CDC panel recommends 2 Covid vaccines for children under 5: live updates

Recognition…Meridith Kohut for the New York Times

Scientific advisers from the Centers for Disease Control and Prevention voted unanimously on Saturday to recommend Covid vaccines for children under the age of 5, the last group of Americans to qualify for the immunizations, excluding infants under 6 months.

It is expected that the agency’s director, Dr. Rochelle P. Walensky, who will quickly endorse the decision. Parents should be able to start vaccinating young children as early as Tuesday.

Advisors voted almost guaranteed yes, despite reservations about the lack of data, particularly on the efficacy of Pfizer-BioNTech’s vaccine. Earlier this week, another panel of experts advising the Food and Drug Administration unanimously backed the vaccines.

Federal authorities have approved the Moderna vaccine for children ages 6 months to 5 years and the Pfizer-BioNTech vaccine for children ages 6 months to 4 years. (Pfizer-BioNTech’s vaccine has been available for children ages 5 and older since November.)

During a two-day meeting, CDC advisors heard evidence of the vaccines’ effectiveness in the youngest children. But the committee repeatedly pressed Pfizer for its estimates, noting that three doses of that vaccine would be needed to protect children, compared to two doses of the Moderna vaccine.

Both vaccines are safe and both produced levels of antibodies similar to those found in young adults. But on Saturday, the CDC panel wrestled with the difficulty of recommending two very different vaccines for the same population.

“Executing these two rollouts will be incredibly challenging,” said Katelyn Jetelina, a public health expert and author of the widely read newsletter Your Local Epidemiologist.

“There’s going to have to be a lot of proactive communication about the difference between the two and the implications of emphasizing one over the other,” she said.

In its clinical trials, Moderna found that two injections of its vaccine, each at a quarter of the adult dose, produced antibody levels at least as high as those seen in young adults.

The company estimated the vaccine’s effectiveness against symptomatic infections at about 51 percent in children aged 6 to 24 months and 37 percent in children aged 2 to 5 years. Side effects were few, although about one in five children had a fever. Its effectiveness against serious illness and death is believed to be higher, similar to adults.

Based on this data, the FDA approved two doses of the Moderna vaccine four weeks apart.

The Pfizer-BioNTech vaccine also generated a strong immune response, but only after three doses, company officials told scientific advisers on Friday.

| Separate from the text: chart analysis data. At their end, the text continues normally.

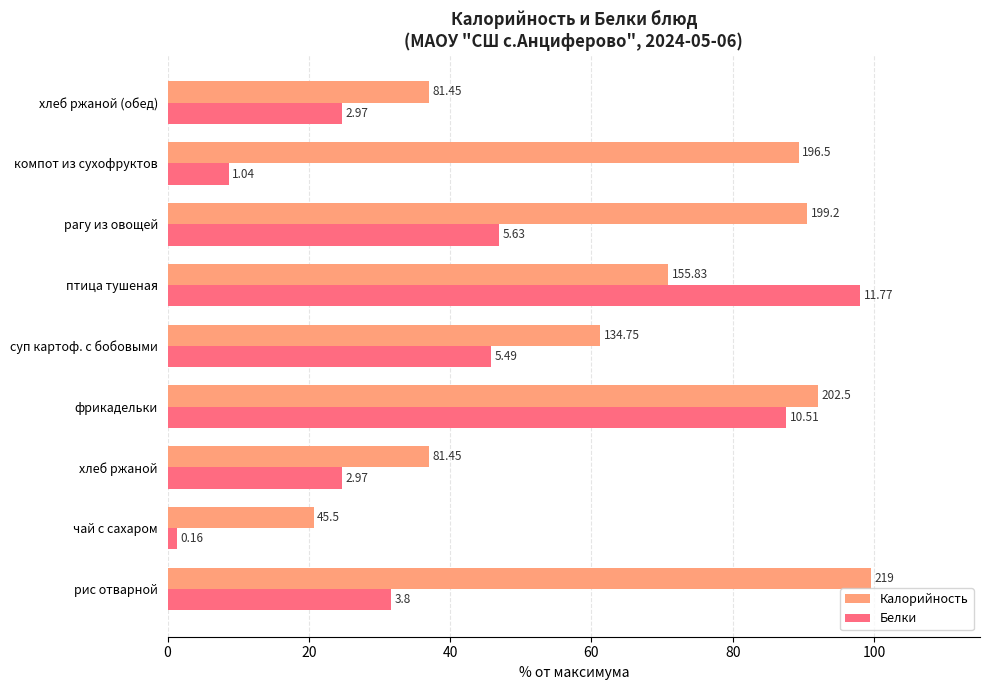

What are all the series names shown in the legend?

Калорийность, Белки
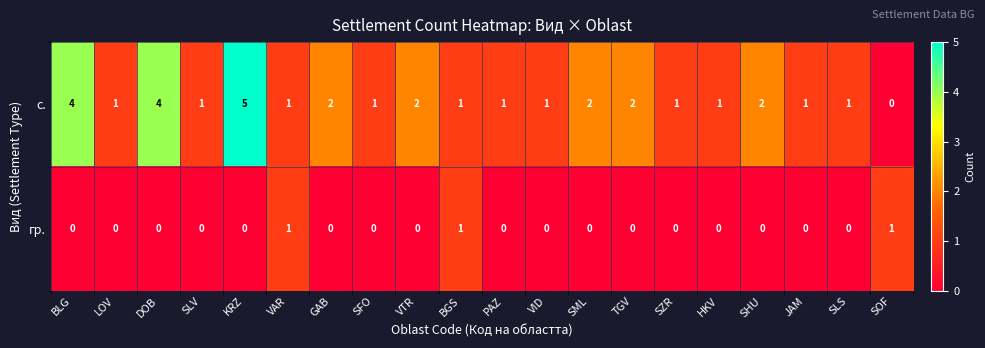

Count the гр. values in the range 0 to 1.

20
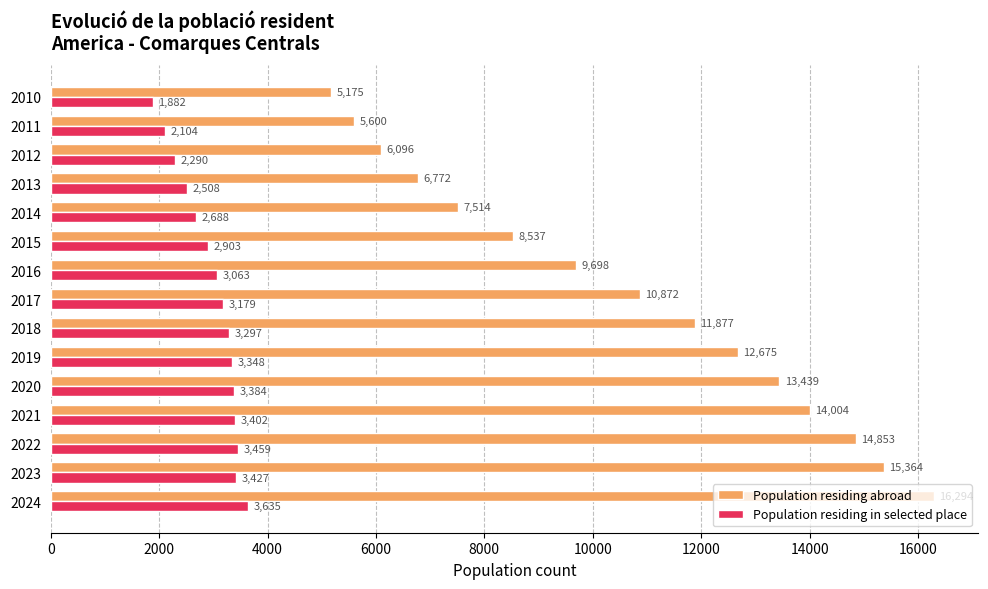

At which category does the chart reach its minimum across all series?

2010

Two doses of the vaccine were insufficient, they said, justifying the FDA’s decision in February to delay approval of the vaccine until regulators had data on three doses. Two doses may not have been enough, as the company only gave children a tenth of the adult dose with each injection, some advisers said.

The vaccine has an overall effectiveness of 80 percent in children under the age of 5, Pfizer scientists claimed on Friday. However, that calculation was based on only three children in the vaccination group and seven receiving a placebo, making it an unreliable metric, CDC consultants noted.

“We should just assume that we don’t have efficacy data,” said Dr. Sarah Long, an infectious disease expert at Drexel University College of Medicine. But dr Long said she was “comfortable enough” with other data showing the vaccine’s effectiveness.

Three doses of the Pfizer vaccine produced antibody levels comparable to those seen in young adults, suggesting it’s probably just as effective.

“The Pfizer is a three-dose series, but as a three-dose series it’s quite effective,” said Dr. William Towner, who led vaccine trials for Moderna and Pfizer at Kaiser Permanente in Southern California.

Any vaccine would be better than none, added Dr. Towner added. He predicted that some parents might choose Moderna because it’s easier to take kids to a pediatrician for two shots than making sure they get three.

The Pfizer vaccine was approved in November for children ages 5 to 11, but less than 30 percent in that age group have received two shots. In CDC polls in February, about half of parents said they would vaccinate their children, but in May only a third of parents said they intend to do so.

The consultants discussed whether vaccination increases protection against serious illnesses in children who are already infected. Little information is available for children aged 5 to 11 years due to the low uptake of vaccines in this age group.

But in adults, infection with the earlier Omicron variant alone has not been enough to protect against the newer versions.

Vaccinations are still needed to protect children from future variants, the experts concluded. “This combined protection is really the safest and most effective,” said Dr. Sara Oliver, a CDC scientist who led Saturday’s discussion.

Parents of the youngest children may be more willing to choose a Covid vaccine if it can be offered alongside other routine vaccinations, said Dr. towner

“That’s the area that a lot of people are unsure about right now,” he said. “I hope there will be a guide to that.”